The Ward Churchill case as been interesting to follow. I've agreed with Steve Bainbridge and Glenn Reynolds who both think he shouldn't be canned but rather rigorously criticized because of his screed praising the deaths of the 9/11 victims (This line applauds the deaths: "If there was a better, more effective, or in fact any other way of visiting some penalty befitting their participation upon the little Eichmanns inhabiting the sterile sanctuary of the twin towers, I'd really be interested in hearing about it"). Bainbridge wrote:
This is one of those occasions when those of us on the right need to suck it up and echo the line famously attributed to Voltaire: "I disapprove of what you say, but I will defend to the death your right to say it." We do not remain true to our values if we are willing to say "free speech for me, but not for thee," even if that is what Churchill likely would say if the shoe were on the other foot.

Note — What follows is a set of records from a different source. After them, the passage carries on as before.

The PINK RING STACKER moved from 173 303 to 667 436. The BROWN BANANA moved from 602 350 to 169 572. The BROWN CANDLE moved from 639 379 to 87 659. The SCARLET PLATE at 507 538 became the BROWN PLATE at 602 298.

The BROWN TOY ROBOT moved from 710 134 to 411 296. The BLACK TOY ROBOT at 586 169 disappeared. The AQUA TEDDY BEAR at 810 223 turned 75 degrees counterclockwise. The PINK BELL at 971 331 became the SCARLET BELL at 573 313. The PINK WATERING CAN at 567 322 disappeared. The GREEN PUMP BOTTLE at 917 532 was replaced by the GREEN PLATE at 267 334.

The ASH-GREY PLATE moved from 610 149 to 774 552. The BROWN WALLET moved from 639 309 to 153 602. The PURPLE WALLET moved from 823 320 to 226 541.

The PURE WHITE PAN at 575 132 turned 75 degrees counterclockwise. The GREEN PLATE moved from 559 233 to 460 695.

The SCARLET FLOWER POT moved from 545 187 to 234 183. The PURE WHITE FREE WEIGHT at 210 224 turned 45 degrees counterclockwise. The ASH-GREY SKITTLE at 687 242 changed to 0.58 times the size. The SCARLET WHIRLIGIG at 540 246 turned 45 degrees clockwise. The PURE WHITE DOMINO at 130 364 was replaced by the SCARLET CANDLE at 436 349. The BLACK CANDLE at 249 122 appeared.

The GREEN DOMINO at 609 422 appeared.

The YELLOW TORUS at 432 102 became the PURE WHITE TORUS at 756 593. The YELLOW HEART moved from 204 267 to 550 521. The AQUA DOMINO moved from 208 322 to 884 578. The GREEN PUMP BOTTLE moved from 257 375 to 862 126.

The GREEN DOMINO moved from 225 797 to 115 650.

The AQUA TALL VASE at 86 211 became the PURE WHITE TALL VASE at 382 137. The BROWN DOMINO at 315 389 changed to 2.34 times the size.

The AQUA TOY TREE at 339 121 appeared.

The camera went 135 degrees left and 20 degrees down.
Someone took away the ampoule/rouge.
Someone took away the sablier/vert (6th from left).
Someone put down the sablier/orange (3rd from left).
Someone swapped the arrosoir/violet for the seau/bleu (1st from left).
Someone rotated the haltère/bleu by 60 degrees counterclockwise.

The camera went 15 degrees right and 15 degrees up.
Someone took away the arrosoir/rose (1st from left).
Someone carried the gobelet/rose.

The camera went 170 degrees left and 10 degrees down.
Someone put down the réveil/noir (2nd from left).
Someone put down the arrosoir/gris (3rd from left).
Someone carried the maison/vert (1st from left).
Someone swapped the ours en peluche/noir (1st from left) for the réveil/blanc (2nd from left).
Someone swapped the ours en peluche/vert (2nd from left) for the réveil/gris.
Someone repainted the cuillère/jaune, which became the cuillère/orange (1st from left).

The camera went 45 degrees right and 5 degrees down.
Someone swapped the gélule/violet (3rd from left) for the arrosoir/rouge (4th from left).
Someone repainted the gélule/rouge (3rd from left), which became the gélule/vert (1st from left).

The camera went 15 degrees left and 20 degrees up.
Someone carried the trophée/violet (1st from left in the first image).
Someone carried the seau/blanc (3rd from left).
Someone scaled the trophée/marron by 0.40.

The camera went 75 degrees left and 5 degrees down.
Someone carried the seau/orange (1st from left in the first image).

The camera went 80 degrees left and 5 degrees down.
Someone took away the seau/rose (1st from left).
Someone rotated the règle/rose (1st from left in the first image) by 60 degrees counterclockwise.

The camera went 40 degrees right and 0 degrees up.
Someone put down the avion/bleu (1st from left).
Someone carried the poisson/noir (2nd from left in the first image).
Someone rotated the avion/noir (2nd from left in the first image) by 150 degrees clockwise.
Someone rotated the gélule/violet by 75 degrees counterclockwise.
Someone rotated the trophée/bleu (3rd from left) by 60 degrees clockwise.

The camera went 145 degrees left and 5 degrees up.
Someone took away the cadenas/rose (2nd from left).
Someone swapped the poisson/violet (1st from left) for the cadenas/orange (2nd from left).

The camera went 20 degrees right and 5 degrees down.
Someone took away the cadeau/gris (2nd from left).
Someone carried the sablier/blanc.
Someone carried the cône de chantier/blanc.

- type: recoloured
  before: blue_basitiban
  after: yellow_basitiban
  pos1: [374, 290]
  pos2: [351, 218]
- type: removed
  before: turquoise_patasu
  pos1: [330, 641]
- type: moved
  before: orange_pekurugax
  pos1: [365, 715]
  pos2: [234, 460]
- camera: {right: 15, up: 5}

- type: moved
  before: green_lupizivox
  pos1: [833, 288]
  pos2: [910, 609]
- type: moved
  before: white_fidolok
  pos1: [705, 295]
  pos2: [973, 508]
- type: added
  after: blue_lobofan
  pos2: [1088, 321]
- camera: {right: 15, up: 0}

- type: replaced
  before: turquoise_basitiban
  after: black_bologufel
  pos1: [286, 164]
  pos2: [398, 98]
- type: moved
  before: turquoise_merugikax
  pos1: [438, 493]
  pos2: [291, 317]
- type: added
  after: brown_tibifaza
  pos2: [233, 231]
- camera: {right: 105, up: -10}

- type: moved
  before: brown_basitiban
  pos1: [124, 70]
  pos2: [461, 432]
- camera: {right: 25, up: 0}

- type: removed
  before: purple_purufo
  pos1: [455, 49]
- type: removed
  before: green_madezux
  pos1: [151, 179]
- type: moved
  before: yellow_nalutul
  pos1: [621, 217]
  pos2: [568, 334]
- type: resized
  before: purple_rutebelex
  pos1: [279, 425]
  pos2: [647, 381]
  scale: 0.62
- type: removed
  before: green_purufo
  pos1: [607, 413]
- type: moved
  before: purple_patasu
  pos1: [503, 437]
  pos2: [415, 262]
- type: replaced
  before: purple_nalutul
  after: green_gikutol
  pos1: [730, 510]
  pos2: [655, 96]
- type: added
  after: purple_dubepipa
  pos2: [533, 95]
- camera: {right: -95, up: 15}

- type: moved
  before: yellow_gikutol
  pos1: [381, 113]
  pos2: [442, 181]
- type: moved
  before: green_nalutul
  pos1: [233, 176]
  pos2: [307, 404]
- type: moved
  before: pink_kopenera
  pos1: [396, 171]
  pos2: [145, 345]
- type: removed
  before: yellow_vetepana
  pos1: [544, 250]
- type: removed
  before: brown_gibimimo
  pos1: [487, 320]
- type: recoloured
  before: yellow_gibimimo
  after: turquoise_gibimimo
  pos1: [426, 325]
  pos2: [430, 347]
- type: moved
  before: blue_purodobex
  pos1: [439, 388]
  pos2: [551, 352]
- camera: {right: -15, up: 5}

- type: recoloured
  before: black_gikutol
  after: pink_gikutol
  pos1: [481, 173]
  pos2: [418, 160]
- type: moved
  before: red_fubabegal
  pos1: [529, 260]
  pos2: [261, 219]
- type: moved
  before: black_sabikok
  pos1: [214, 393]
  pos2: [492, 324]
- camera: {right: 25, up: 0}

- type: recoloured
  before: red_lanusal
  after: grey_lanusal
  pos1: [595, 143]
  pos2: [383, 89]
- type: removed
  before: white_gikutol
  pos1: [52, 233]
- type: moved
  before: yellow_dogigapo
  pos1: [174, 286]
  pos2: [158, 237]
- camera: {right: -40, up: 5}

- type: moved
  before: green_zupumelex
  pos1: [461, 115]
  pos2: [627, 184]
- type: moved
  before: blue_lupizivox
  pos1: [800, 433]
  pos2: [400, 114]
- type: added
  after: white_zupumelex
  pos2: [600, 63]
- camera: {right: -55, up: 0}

He's right. If we start firing the Ward Churchill's of the academic sphere for speech, than there is nothing holding the left-wing faculties back from firing right-wing professors for much less offensive statements. Protecting Churchill from termination for his speech is good principle and good practice.
But this all speaks to his views and comments about September 11. The charges of academic fraud (pdf alert) and falsifying his ethnic background take this discussion of termination to a new realm. He lied about his scholarship and his racial affiliation in an attempt to build credibility as a scholar and public intellectual speaking on the behalf of American Indians. With this being the case, he ought to be disciplined or fired. A lot of this reminds many historians, including myself, about the Joseph Ellis affair a few years ago at Mount Holyoke. Ellis is the author of several books about the Founders, but fabricated the fact that he was a high school football hero, a paratrooper in Vietnam, and embellished his role in the civil rights and antiwar movements. He was suspended from Mount Holyoke for a year without pay and stripped of his endowed chair. Check out Peter Hoffer's Past Imperfect which covers the controversy. Of course, none of this really misinformed his students on important historical events, but he was rightly disciplined for reprehensible behavior in a scholar.
The same standard must apply to Ward Churchill, which DiStefano has decided is the correct path. It would seem to me that the charges against Churchill are much more serious than those brought against Ellis (Ellis is a Pulitzer Prize winner and a first-rate historian, with no charges of plagiarism on his record but does share a fabricated background). As I stated above, this standard must apply across the board regardless of a professor's viewpoints since academic dishonesty is culpable whether it's done by left-wing or right-wing ideologues.